● **Document excerpt**:

++++++++

Charley Horton

No. 57, 67
- Position:: Guard, tackle

Personal information
- Born:: November 30, 1936 Waco, Texas, U.S.
- Died:: November 21, 2013 (aged 76) Irving, Texas, U.S.
- Height:: 6 ft 2 in (1.88 m)
- Weight:: 232 lb (105 kg)

Career information
- High school:: Waco
- College:: Baylor
- NFL draft:: 1959: 2nd round, 18th pick

Career history
- Toronto Argonauts (1959); BC Lions (1959); Detroit Lions (1960)*;
- * Offseason and/or practice squad member only

= Charley Horton (guard) =

American football player (1936–2013)

Charles Edgar Horton (November 30, 1936 – November 21, 2013) was an American professional football guard who played one season in the Canadian Football League (CFL) with the BC Lions and Toronto Argonauts. He played college football at Baylor University, and was selected by the Detroit Lions in the second round of the 1959 NFL draft.

++++++++

● **Work item A**: According to the Charley Horton profile, which NFL team selected him in the 1959 draft?
● **Work item B**: Take the Charley Horton profile further, starting after its final sentence.

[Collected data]
++++++++

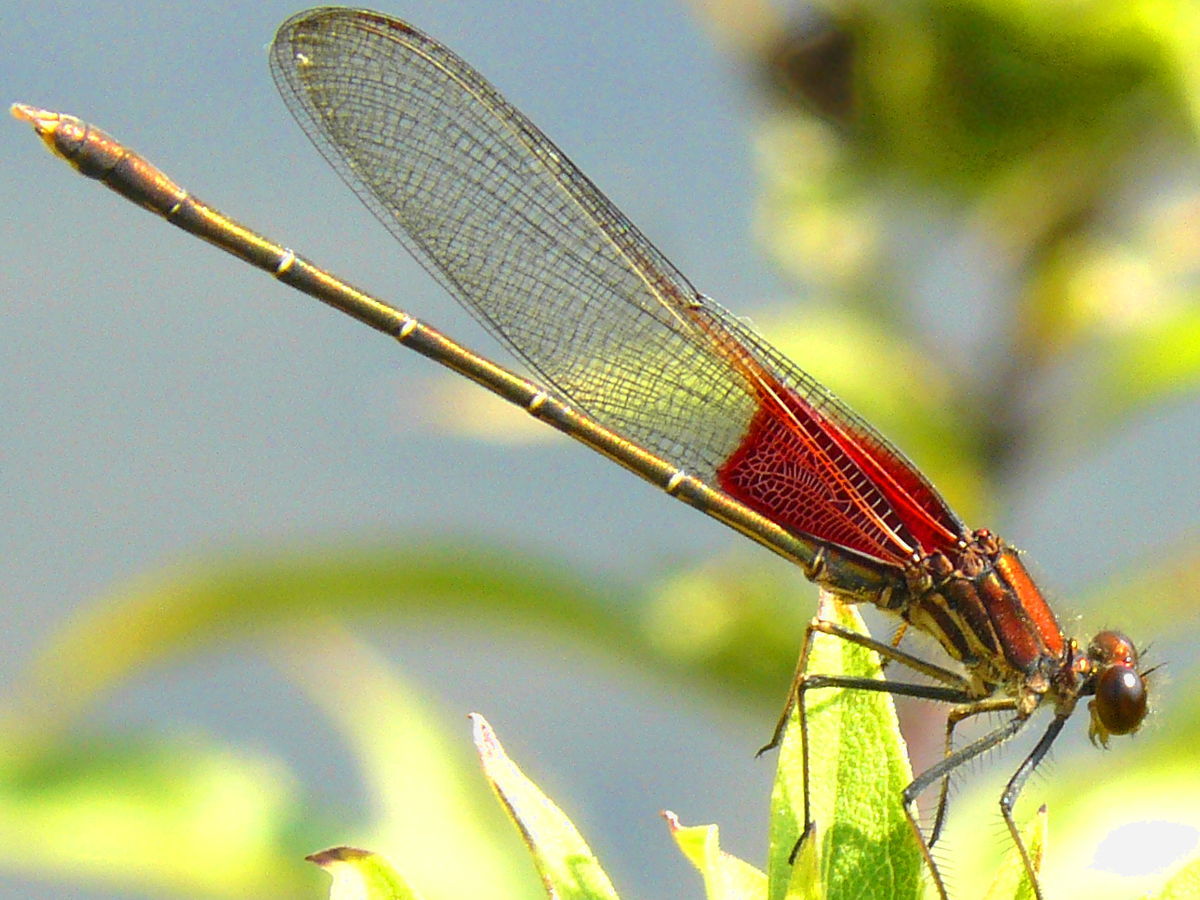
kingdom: Animalia
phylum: Arthropoda
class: Insecta
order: Odonata
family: Calopterygidae
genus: Hetaerina
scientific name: Hetaerina americana
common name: American rubyspot
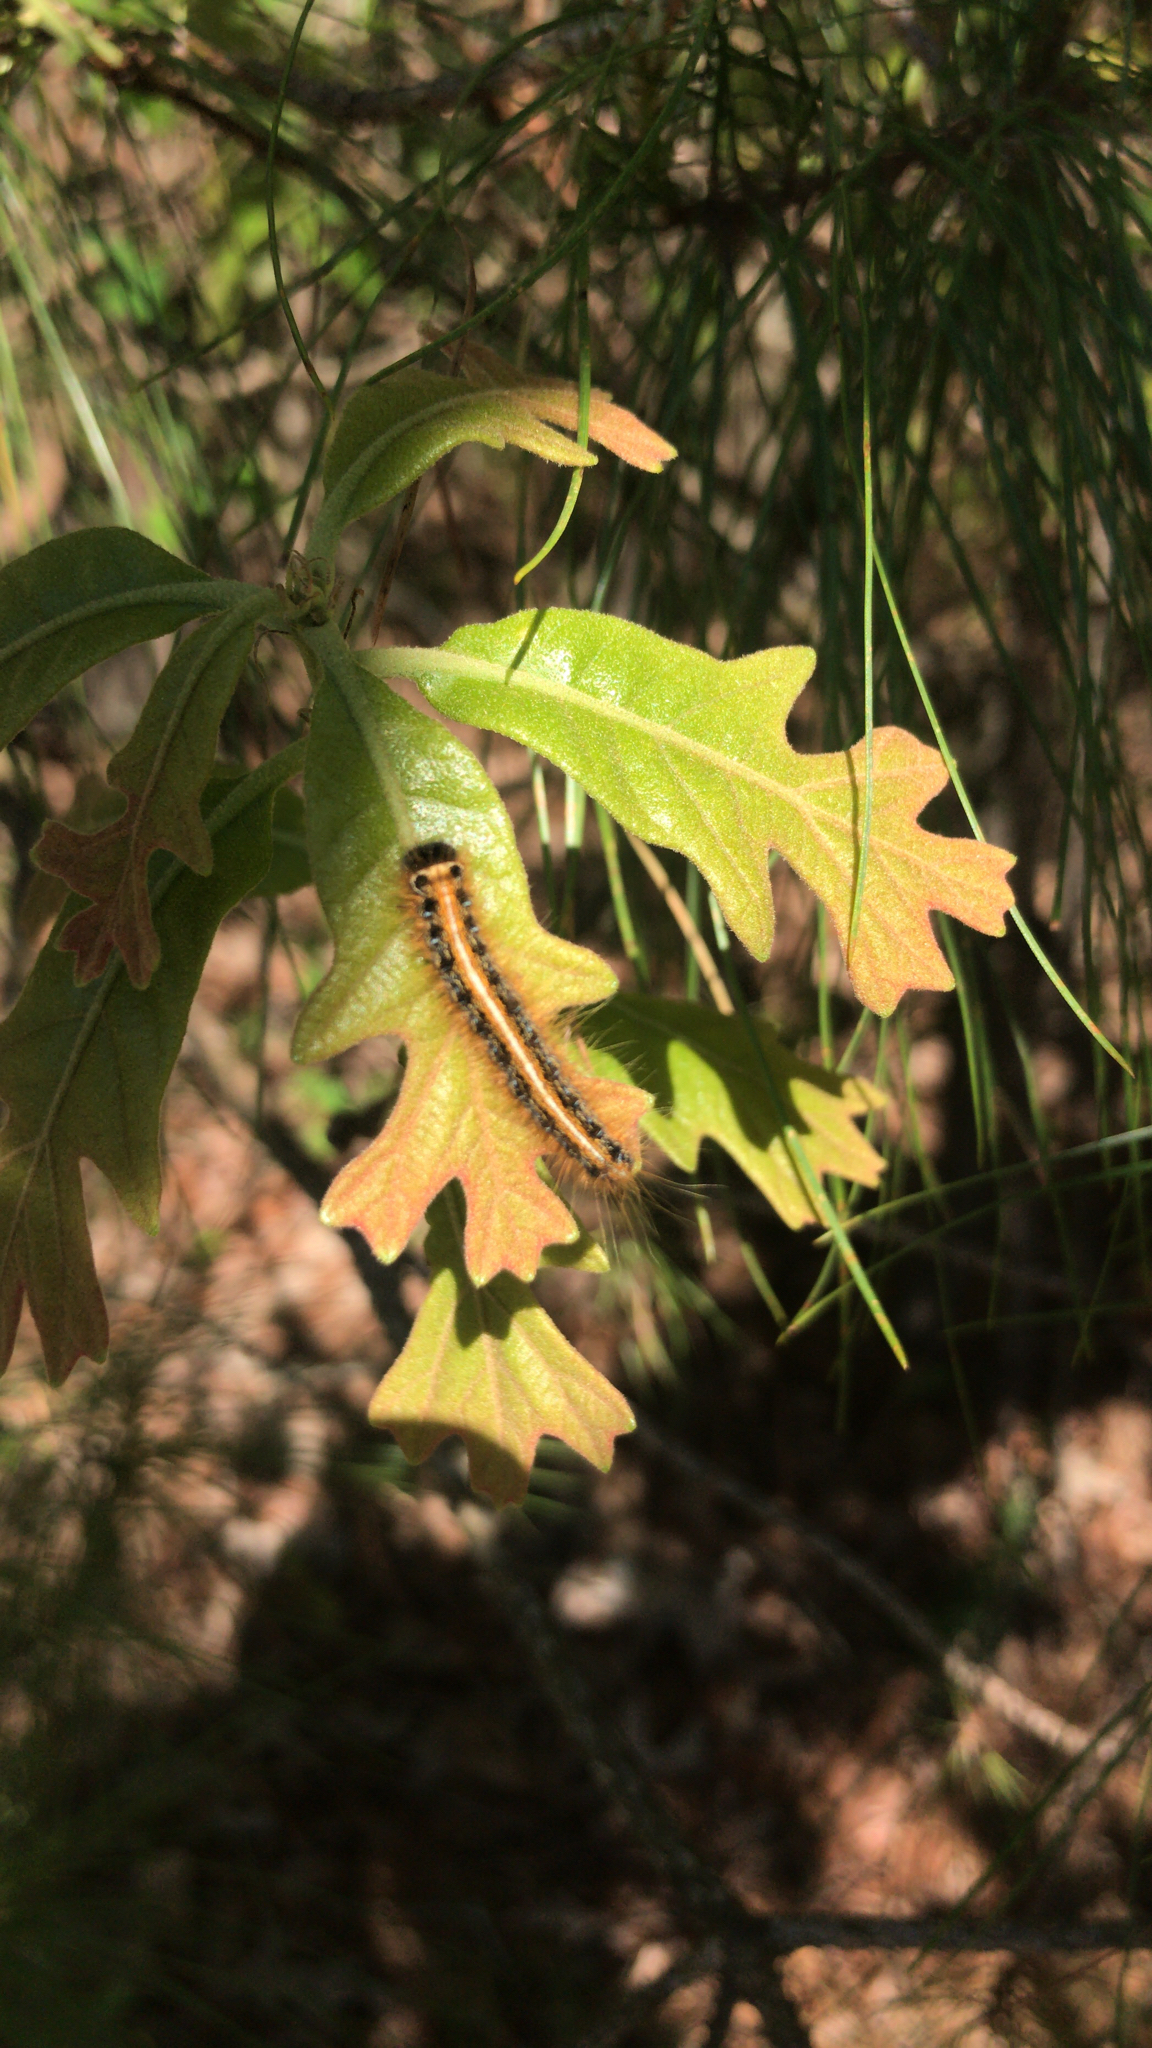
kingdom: Animalia
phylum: Arthropoda
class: Insecta
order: Lepidoptera
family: Lasiocampidae
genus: Malacosoma
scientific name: Malacosoma americana
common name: Eastern tent caterpillar moth
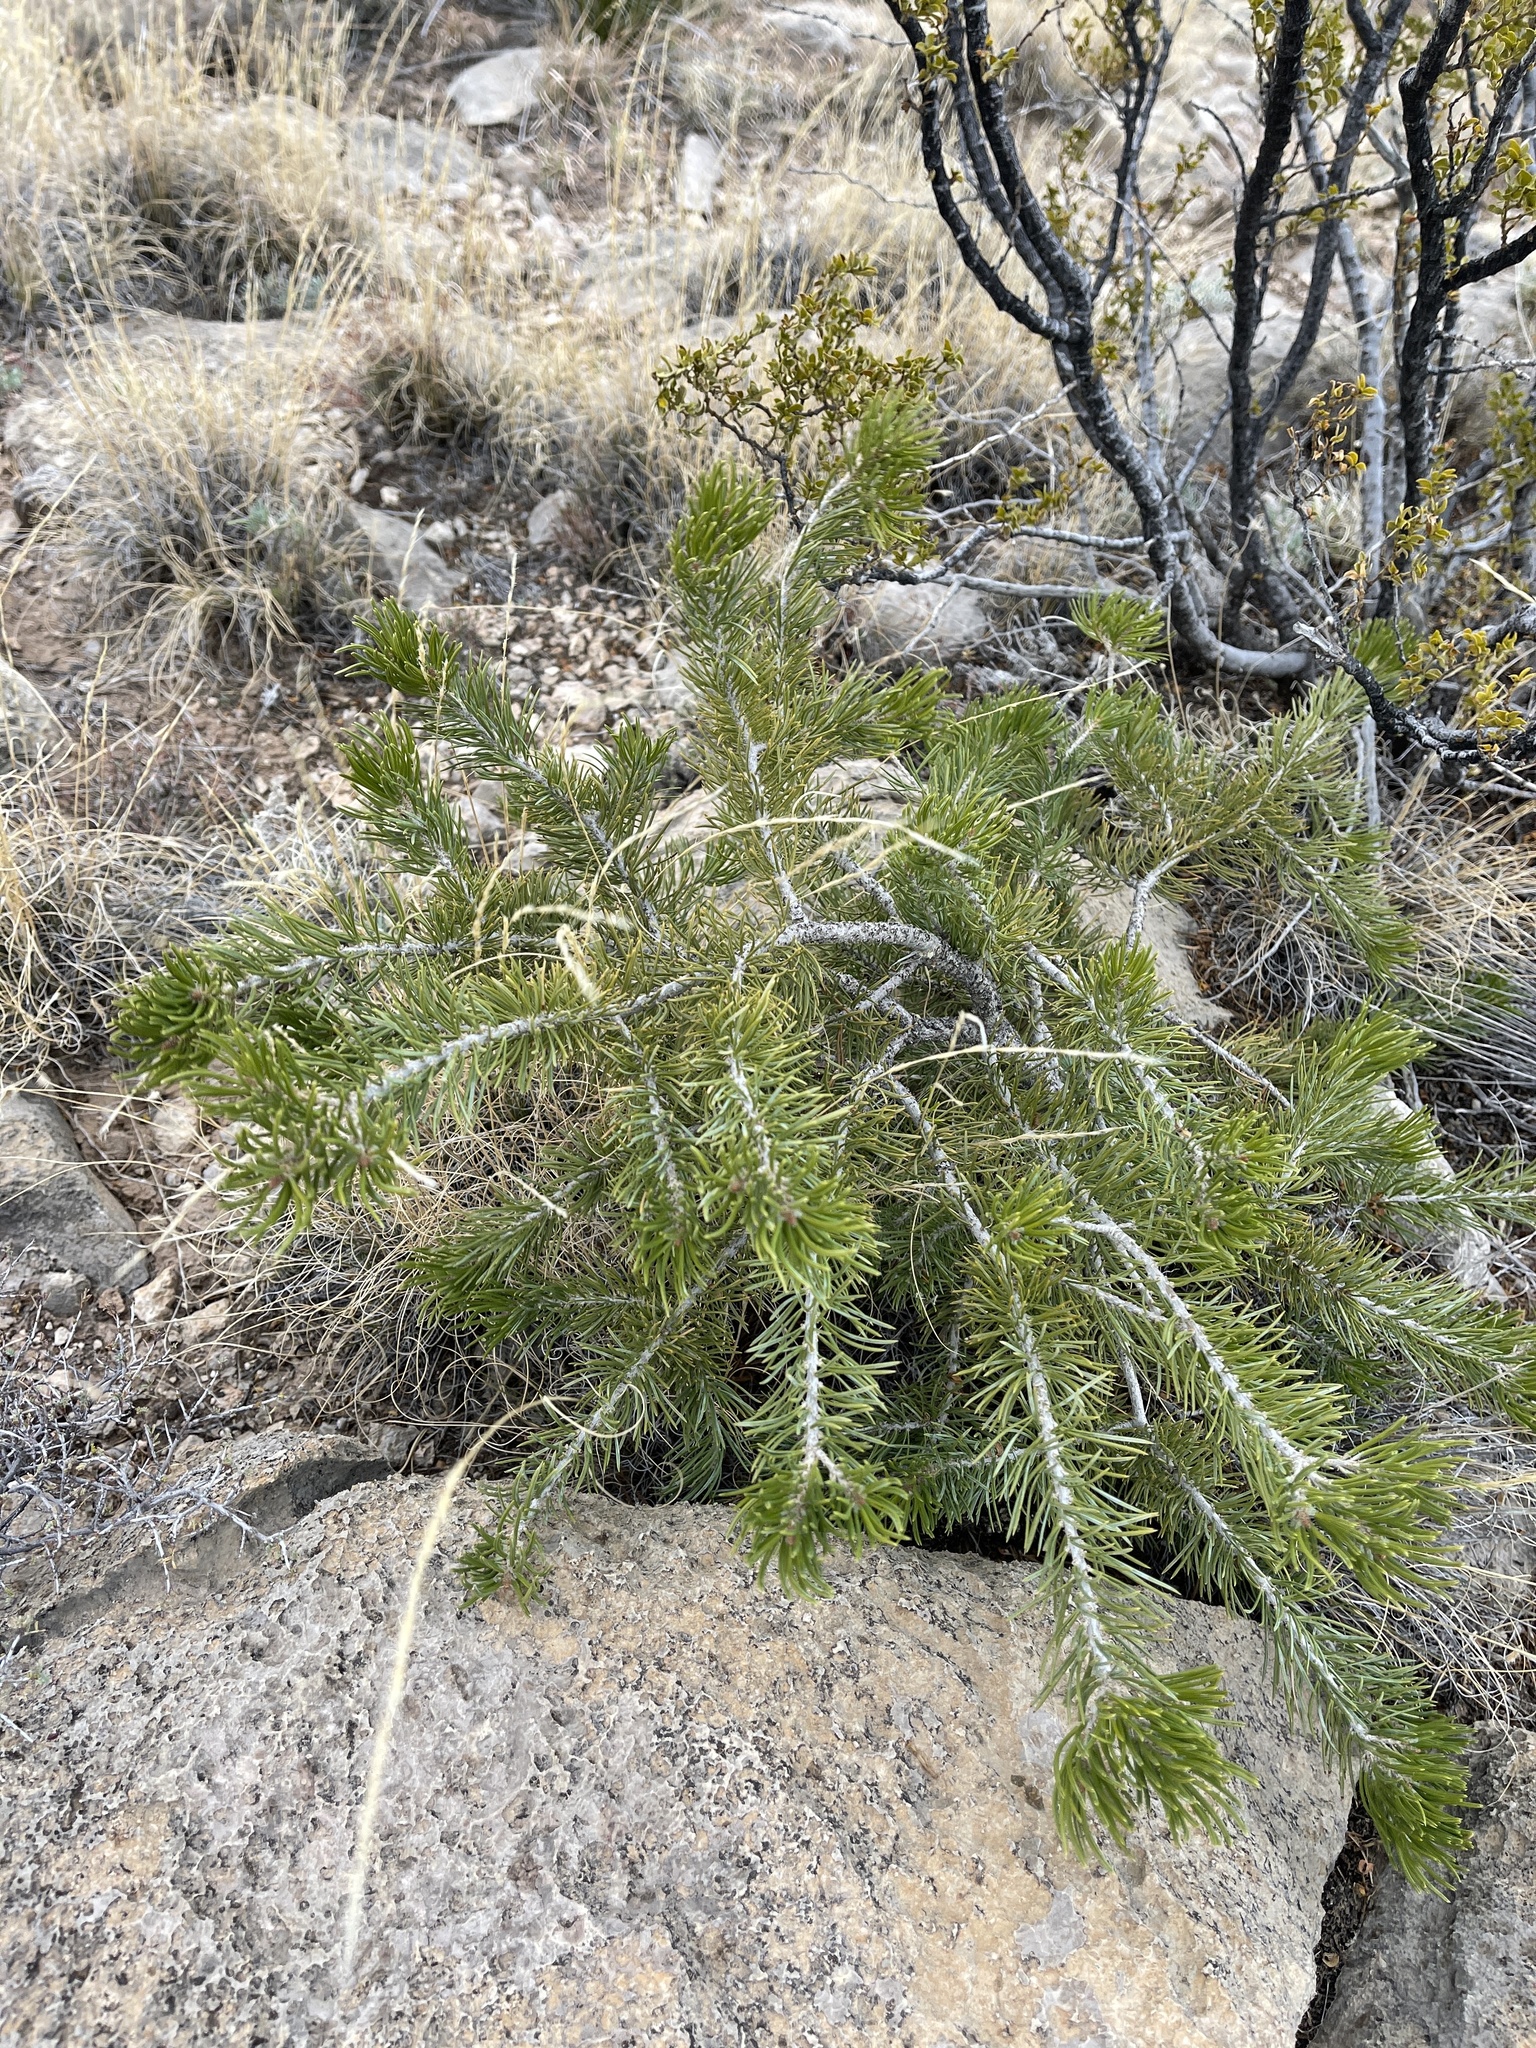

++++++++

● **Exercise output A**: The Detroit Lions selected him in the second round of the 1959 NFL draft.

● **Exercise output B**:
==Early life and college==
Charles Edgar Horton was born on November 30, 1936, in Waco, Texas. He attended Waco High School, where he was a letterman in football and track.

Horton played college football for the Baylor Bears of Baylor University. He was on the freshman team in 1955 and was a three-year letterman from 1956 to 1958. During the 1957 Sugar Bowl, Tennessee guard Bruce Burnham and Horton "got into a scuffle" on the ground. Burnham punched Horton a few times. Baylor player Larry Hickman then responded by kicking Burnham in the face, which sent him to the hospital. A doctor stated "I thought the boy would be gone before we got him off the field". Hickman was ejected and spent the rest of the game crying on the bench. He later apologized to Burnham in the hospital.

==Professional career==
On December 1, 1958, Horton was selected by the Detroit Lions in the second round, with the 18th overall pick, of the 1959 NFL draft. In January 1960, Horton announced that he would instead play for the Toronto Argonauts of the Canadian Football League (CFL). In July 1959, he reported to Argonauts training camp at 240 pounds, 20 pounds over his college playing weight. Horton played in six games for the Argonauts during the 1959 season.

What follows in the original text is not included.